Inverted File (IVF)
This page describes the parameters for Inverted File (IVF) calls as part of AI libs.
An IVF index is an efficient data structure used for Approximate Nearest Neighbor (ANN) search. It helps narrow down the scope of vectors during search, significantly improving search speed. IVF maps contents (vectors) to their locations, making it easier to retrieve relevant information from large datasets.
.ai.ivf.del
The .ai.ivf.del function removes one or more points from an existing IVF (Inverted File) index.
Deletion helps maintain index accuracy by discarding outdated or irrelevant vectors without requiring a full retraining. It ensures that the index reflects only the current and valid dataset.
Parameters
| Name | Type(s) | Description |
|---|---|---|
ivf |
dict | The existing IVF index to delete from |
ids |
long | long[] | The IDs of vectors to delete |
Returns
| Type | Description |
|---|---|
| dict | IVF index with points deleted |
Refer also to .ai.ivf.train.
Example
q).ai:use`kx.ai
q)vecs:{(x;y)#(x*y)?1e}[1000;10];
q)repPts:.ai.ivf.train[4;vecs;`L2];
q)ivf:.ai.ivf.put[();repPts;vecs;`L2];
clusters | `s#0 1 2 3
ids | (0 2 5 8 9 13 14 17 21 29 31 51 52 5..

◆ Given data
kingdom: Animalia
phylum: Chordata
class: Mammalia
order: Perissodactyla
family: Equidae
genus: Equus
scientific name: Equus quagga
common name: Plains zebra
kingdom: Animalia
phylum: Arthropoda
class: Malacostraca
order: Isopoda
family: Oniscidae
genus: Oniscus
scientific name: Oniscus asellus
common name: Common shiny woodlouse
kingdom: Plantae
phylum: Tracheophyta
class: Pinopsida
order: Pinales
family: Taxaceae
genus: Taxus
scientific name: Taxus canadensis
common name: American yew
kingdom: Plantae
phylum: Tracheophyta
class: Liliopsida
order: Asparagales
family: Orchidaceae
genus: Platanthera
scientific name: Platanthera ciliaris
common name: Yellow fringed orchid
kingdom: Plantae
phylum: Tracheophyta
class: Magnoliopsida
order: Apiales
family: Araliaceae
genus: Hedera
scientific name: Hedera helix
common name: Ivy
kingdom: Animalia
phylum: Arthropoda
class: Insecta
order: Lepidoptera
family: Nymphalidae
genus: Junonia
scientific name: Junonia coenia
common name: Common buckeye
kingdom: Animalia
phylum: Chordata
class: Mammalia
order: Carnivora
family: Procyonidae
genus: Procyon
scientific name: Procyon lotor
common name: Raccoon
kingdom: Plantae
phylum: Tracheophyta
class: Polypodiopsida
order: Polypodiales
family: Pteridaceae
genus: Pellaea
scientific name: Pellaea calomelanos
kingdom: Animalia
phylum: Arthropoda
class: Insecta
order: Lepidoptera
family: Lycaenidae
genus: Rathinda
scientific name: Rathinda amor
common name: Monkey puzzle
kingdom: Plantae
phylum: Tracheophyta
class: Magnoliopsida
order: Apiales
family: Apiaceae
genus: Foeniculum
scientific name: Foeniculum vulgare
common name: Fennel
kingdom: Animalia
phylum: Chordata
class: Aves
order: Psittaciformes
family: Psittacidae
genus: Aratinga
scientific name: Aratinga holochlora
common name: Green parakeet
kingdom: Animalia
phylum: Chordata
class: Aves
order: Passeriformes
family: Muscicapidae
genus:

◆ Set tasks
[1] On the IVF page, what does the .ai.ivf.del function return?
[2] Write out the part of the IVF page that begins at the words "Deletion helps maintain" and stops after "also to .ai.ivf.train.".
The entries have nothing to do with the IVF page.

◆ Exercise solutions
[1] It returns a dict that is the IVF index with the points deleted.

[2]
Deletion helps maintain index accuracy by discarding outdated or irrelevant vectors without requiring a full retraining. It ensures that the index reflects only the current and valid dataset.
Parameters
| Name | Type(s) | Description |
|---|---|---|
ivf |
dict | The existing IVF index to delete from |
ids |
long | long[] | The IDs of vectors to delete |
Returns
| Type | Description |
|---|---|
| dict | IVF index with points deleted |
Refer also to .ai.ivf.train.